## QUESTIONS ON THE MATERIAL
1 > Translate this sentence from the blog post about admitting one's own racism into Spanish: "This topic is often brushed aside due to pride, embarrassment and anger."
2 > Reproduce the blog post on racism from "Wednesday, July 20, 2011" to "discussions among people.".
3 > Carry on the blog post about admitting one's own racism, starting right after its last line.

## SELECTED EXTRACT
=== Section Start ===

Wednesday, July 20, 2011

Have You Thought About Your Racism? (Part 1)

Picture copyrighted to: thinkingman.blogspot.com


From time to time, I will find myself itching to write about an issue that is irrelevant to our "married life" blog. It is the writer in me that has a need to write about issues that I am passionate about and want to discuss about. A true writer does not hold herself back or censor her words in hope to gain approval and love from the readers. No, that's not me. I write because I want to share what I have learned. Ideas are meant to be planted in form of seeds and only to be hatched into a full-fledged discussions among people. 

I want to talk about an issue that is pressing, grave , and critical to our country. This topic is often brushed aside due to pride, embarrassment and anger. More often than not, this topic ends under the rug. It is not right. It is not fair. It has to be talked about. It needs to be out in the open. We need to face our history, our regrets, our mistakes, and our fears to fix what has been continuing to happen in our country. This is a difficult topic especially for white people.

The issue is about admitting to your own racism.

=== Section End ===

## DATASET EXCERPT
=== Section Start ===

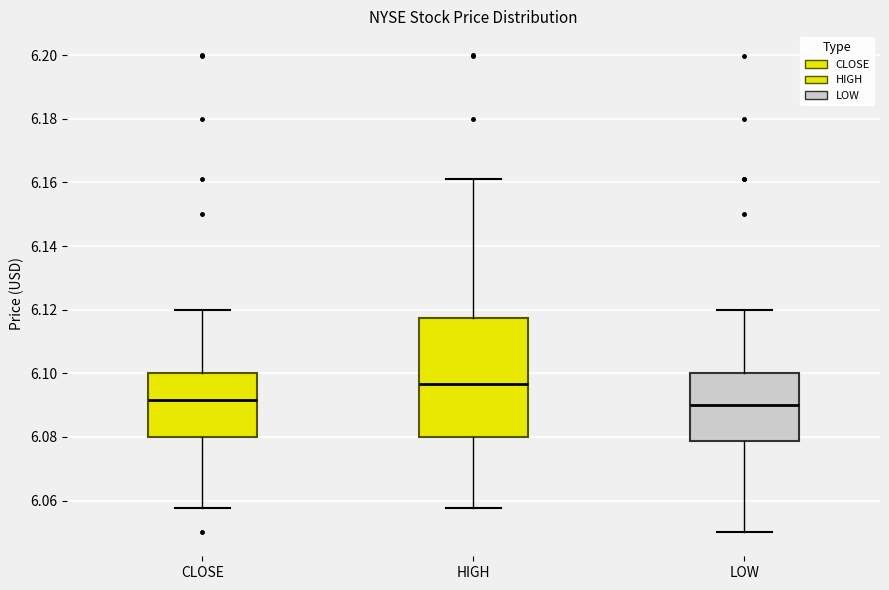

Reading left to right, read every box against the y-axis: the position of its median line, the range the box covers, and the ends of its whiskers. The values are not printed on the chart, so give them approximately, as read against the axis.

CLOSE: median 6.092, box 6.080 to 6.100, whiskers 6.058 to 6.120
HIGH: median 6.096, box 6.080 to 6.118, whiskers 6.058 to 6.162
LOW: median 6.090, box 6.078 to 6.100, whiskers 6.050 to 6.120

=== Section End ===

## RESPONSES FOR EACH TASK
1 > Este tema a menudo se deja de lado por orgullo, vergüenza e ira.

2 >
Wednesday, July 20, 2011

Have You Thought About Your Racism? (Part 1)

Picture copyrighted to: thinkingman.blogspot.com


From time to time, I will find myself itching to write about an issue that is irrelevant to our "married life" blog. It is the writer in me that has a need to write about issues that I am passionate about and want to discuss about. A true writer does not hold herself back or censor her words in hope to gain approval and love from the readers. No, that's not me. I write because I want to share what I have learned. Ideas are meant to be planted in form of seeds and only to be hatched into a full-fledged discussions among people.

3 >
Picutre copyrighted to: http://thinkingmansguidetotheworld.blogspot.com
Before I can proceed, I want to share a quote by Buddhists. Buddhists said once, "It is not experiences that we learn from, but the willingness to experience things."

I attended a workshop once about Racism and met this man from Nigerian. He had beautiful espresso skin that gave a blue tint under the light. He watched as I signed about my own experience about oppression. My interpreter voiced what I signed:

"I always have to dress nicely. I have to. If I don't then hearing folks--you guys who can hear just fine--would assume that I am lazy and uneducated. When I say that I have Master's in counseling, hearing folks always compliment on how smart I am as if being Deaf means you have to equate your intelligence with your hearing loss. Just because I don't speak, so many people assume that I am uneducated or 'dumb' and they feel sorry for me. I've been also told that I am a snob because I am a hard person to get to know. In reality, I may give that impression of being a snob because I've had to develop a thick skin and it's hard for me to open up to just anybody."

The Nigerian man nodded his head slowly and replied, "You have had a taste of what it is like to be black. To be a black man in America is difficult. I have had to develop a thick skin because of what I had to go through as a black man."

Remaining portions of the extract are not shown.